→ Task details
Find how many lines below mention "luật". Nothing but the number is needed.

Stored items:
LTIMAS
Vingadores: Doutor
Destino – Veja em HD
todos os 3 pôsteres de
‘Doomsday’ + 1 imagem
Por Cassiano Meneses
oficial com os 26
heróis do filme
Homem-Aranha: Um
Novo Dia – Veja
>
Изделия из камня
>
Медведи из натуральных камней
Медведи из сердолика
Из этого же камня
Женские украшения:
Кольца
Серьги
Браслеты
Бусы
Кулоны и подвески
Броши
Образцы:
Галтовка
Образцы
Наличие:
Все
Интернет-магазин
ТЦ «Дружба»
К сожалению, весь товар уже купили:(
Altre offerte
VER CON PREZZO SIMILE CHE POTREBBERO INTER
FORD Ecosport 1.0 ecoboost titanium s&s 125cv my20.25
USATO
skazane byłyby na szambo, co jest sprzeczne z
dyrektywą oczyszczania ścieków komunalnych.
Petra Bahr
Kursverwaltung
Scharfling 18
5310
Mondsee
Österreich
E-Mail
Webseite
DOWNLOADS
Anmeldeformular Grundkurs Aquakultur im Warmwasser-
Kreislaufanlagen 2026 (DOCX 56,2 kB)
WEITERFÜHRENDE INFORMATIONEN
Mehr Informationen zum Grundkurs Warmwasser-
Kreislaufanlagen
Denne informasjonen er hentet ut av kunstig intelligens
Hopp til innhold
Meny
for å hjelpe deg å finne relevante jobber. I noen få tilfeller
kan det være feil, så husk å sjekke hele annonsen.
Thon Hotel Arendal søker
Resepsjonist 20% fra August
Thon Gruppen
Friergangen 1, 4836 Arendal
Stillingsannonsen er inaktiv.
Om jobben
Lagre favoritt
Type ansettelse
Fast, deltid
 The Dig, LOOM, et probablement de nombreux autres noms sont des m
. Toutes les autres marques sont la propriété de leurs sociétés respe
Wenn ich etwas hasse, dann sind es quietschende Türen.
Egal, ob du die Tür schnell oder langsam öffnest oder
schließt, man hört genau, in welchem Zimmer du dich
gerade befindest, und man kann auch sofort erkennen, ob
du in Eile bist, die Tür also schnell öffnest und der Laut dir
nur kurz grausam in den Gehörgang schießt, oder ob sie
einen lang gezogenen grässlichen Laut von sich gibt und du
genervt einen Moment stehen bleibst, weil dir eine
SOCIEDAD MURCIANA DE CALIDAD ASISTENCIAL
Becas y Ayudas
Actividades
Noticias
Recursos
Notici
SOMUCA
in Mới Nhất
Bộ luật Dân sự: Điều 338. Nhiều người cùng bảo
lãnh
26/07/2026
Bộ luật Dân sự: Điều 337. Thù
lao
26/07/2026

→ Answer box
2